Zavier Gozo

Personal information
- Full name: Zavier Didier Tapei Gozo
- Date of birth: March 22, 2007 (age 19)
- Place of birth: West Valley City, Utah, US
- Height: 5 ft 11 in (1.80 m)
- Positions: Right winger; forward;

Team information
- Current team: Crystal Palace
- Number: 12

Youth career
- Comba FC
- La Roca FC
- 2021–2022: Real Salt Lake

Senior career*
- Years: Team / Apps / (Gls)
- 2022–2025: Real Monarchs / 10 / (1)
- 2023: → Real Salt Lake (loan) / 1 / (0)
- 2024–2026: Real Salt Lake / 42 / (10)
- 2024–2025: → Real Monarchs (loan) / 17 / (5)
- 2026–: Crystal Palace / 1 / (0)

International career^{‡}
- 2022: United States U15 / 3 / (0)
- 2022: United States U16 / 3 / (2)
- 2025: United States U19 / 3 / (0)
- 2024–: United States U20 / 16 / (3)
- 2025–: United States U23 / 2 / (0)
- 2026–: United States / 1 / (0)

Medal record
Men's football
Representing United States
CONCACAF U-20 Championship
| Runner-up | 2024 Mexico |  |

= Zavier Gozo =

American soccer player

Zavier Didier Tapei Gozo (born March 22, 2007) is an American professional soccer player who plays as a right winger or forward for club Crystal Palace and the United States national team.

==Club career==
Gozo is a youth product of Comba FC and La Roca FC, before signing with the academy of Real Salt Lake in 2021. On December 14, 2022, he signed his first professional contract with Real Monarchs in the MLS Next Pro.

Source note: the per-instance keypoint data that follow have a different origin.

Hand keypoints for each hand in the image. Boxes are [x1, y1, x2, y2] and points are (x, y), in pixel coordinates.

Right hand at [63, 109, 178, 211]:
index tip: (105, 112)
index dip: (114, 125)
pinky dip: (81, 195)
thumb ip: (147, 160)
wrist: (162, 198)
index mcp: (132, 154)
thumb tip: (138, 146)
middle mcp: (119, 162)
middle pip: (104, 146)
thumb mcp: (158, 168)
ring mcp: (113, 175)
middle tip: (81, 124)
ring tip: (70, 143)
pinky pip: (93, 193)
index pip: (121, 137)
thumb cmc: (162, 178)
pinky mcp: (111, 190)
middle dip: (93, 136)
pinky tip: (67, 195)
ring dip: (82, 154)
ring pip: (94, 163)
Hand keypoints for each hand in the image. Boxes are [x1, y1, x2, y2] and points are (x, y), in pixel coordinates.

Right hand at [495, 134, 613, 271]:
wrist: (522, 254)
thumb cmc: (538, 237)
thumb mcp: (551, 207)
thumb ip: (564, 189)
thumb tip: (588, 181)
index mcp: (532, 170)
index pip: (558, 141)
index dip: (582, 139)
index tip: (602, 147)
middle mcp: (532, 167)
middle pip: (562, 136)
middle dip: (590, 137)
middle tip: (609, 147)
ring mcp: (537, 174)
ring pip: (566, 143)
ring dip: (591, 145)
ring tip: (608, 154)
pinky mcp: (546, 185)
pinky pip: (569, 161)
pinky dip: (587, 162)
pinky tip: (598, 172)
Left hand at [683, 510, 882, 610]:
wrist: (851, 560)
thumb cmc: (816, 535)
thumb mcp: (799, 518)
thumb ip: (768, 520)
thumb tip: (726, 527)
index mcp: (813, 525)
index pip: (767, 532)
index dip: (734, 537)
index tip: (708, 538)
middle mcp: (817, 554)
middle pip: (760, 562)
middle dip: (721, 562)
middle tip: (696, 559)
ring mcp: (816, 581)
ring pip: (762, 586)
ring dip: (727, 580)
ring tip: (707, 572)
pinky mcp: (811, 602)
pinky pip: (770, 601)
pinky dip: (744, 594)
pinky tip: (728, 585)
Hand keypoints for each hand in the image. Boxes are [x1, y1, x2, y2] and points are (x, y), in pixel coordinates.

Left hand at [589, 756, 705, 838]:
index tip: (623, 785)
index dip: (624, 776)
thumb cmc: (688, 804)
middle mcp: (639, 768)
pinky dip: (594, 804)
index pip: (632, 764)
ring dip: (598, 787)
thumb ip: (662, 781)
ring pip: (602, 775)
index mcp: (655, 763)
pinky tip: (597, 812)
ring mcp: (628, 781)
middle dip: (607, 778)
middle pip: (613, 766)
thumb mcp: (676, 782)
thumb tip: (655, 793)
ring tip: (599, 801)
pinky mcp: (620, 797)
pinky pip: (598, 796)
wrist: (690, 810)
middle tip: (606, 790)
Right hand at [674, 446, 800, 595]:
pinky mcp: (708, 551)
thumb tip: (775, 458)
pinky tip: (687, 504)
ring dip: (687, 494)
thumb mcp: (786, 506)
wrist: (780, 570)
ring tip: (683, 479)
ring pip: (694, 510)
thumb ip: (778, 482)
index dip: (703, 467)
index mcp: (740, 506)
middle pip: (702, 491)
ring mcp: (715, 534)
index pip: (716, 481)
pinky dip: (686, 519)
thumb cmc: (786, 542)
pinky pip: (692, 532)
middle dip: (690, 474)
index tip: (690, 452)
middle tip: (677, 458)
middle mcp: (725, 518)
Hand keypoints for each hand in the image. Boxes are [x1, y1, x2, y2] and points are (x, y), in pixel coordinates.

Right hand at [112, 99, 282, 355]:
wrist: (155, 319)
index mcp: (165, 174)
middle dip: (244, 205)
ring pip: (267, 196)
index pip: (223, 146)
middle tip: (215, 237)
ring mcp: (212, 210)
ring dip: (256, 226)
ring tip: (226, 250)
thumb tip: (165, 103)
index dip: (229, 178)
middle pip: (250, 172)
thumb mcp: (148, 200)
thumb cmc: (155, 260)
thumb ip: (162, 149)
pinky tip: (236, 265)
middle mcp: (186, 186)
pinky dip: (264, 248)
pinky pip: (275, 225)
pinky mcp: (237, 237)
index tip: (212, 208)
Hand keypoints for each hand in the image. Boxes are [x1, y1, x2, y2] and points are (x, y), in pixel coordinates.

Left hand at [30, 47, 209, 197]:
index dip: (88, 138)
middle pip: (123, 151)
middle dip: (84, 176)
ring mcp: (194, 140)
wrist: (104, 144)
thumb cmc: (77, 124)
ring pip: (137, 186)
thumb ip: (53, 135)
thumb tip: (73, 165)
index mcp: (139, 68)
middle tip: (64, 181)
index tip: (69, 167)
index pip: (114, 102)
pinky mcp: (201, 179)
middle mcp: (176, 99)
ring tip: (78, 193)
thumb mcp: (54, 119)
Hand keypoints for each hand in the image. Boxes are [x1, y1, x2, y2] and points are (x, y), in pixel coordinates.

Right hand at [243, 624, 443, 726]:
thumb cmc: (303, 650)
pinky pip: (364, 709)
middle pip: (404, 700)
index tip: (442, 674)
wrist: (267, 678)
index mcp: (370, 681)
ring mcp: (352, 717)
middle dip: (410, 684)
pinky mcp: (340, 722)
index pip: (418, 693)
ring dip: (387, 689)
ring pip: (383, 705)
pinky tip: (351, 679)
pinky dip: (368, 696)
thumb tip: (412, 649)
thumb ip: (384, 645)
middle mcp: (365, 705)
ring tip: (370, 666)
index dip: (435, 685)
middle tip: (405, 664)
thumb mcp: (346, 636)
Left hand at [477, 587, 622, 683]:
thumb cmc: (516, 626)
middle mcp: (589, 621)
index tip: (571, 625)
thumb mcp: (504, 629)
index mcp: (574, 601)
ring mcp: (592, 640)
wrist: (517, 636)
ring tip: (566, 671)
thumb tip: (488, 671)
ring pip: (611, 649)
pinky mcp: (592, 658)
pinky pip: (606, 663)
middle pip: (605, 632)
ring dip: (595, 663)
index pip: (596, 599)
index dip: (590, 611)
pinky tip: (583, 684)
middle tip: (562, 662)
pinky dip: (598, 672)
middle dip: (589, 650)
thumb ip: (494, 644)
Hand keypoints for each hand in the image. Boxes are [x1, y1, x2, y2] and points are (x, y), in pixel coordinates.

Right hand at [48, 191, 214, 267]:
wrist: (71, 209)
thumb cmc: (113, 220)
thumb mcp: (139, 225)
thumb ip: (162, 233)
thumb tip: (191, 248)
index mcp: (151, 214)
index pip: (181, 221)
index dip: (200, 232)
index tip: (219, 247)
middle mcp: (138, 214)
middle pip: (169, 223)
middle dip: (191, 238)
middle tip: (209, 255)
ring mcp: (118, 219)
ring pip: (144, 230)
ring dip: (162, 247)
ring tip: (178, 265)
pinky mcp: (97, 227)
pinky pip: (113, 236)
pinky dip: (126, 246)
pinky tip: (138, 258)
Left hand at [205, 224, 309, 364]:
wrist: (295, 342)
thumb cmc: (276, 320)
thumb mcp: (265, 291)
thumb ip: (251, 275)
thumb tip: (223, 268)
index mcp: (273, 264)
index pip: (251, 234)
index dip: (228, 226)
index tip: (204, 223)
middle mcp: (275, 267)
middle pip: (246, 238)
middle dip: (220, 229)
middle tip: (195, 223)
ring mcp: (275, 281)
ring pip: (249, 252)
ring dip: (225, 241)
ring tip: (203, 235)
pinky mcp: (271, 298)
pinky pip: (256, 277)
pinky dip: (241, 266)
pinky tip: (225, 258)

On October 13, 2023, Gozo was called up to RSL for his first Major League Soccer match. He debuted with Real Salt Lake in a 2–2 Major League Soccer tie with LA Galaxy on October 15. On February 20, 2024, Gozo signed a contract with Real Salt Lake in the MLS until 2027, with an option to extend until 2029.

On August 18, 2026, Gozo signed with Premier League club Crystal Palace on a five-year deal. Gozo made his Crystal Palace debut in the league, coming on as 68th-minute substitute in a 4–1 loss to Manchester City.

==International career==
Born in the United States, Gozo was born to an Ivorian father and American mother. He was part of the United States U20s that finished as runners-up at the 2024 CONCACAF U-20 Championship.

Gozo was one of the 28 players were called up with the United States national team by head coach Mauricio Pochettino for friendly matches against Peru, Chile, Mexico and Canada on September 26 and 29 and October 3 and 6, 2026 respectively.

== Career statistics ==
===Club===

Appearances and goals by club, season and competition
| Club | Season | League |  |  | National cup |  | League cup |  | Continental |  | Other |  | Total |  |
| Division | Apps | Goals | Apps | Goals | Apps | Goals | Apps | Goals | Apps | Goals | Apps | Goals |
| Real Monarchs | 2023 | MLS Next Pro | 10 | 1 | ― |  | ― |  | ― |  | ― |  | 10 | 1 |
| Real Salt Lake (loan) | 2023 | MLS | 1 | 0 | 0 | 0 | ― |  | ― |  | 0 | 0 | 1 | 0 |
| Real Salt Lake | 2024 | MLS | 1 | 0 | 1 | 0 | ― |  | ― |  | 0 | 0 | 2 | 0 |
| 2025 | MLS | 25 | 4 | ― |  | ― |  | 2 | 0 | 4 | 0 | 31 | 4 |
| 2026 | MLS | 16 | 6 | ― |  | ― |  | ― |  | ― |  | 16 | 6 |
| RSL total |  | 43 | 10 | 1 | 0 | — |  | 2 | 0 | 4 | 0 | 50 | 10 |
| Real Monarchs (loan) | 2024 | MLS Next Pro | 16 | 5 | ― |  | ― |  | ― |  | ― |  | 16 | 5 |
| 2025 | MLS Next Pro | 1 | 0 | ― |  | ― |  | ― |  | ― |  | 1 | 0 |
| Total |  | 17 | 5 | — |  | — |  | — |  | — |  | 17 | 5 |
| Crystal Palace | 2026–27 | Premier League | 1 | 0 | 0 | 0 | 1 | 0 | 0 | 0 | — |  | 2 | 0 |
| Career total |  |  | 71 | 11 | 1 | 0 | 1 | 0 | 2 | 0 | 4 | 0 | 79 | 11 |

===International===

Appearances and goals by national team and year
| National team | Year | Apps | Goals |
|---|---|---|---|
| United States | 2026 | 1 | 0 |
| Total |  | 1 | 0 |

==Personal life==
Gozo is a member of The Church of Jesus Christ of Latter-day Saints.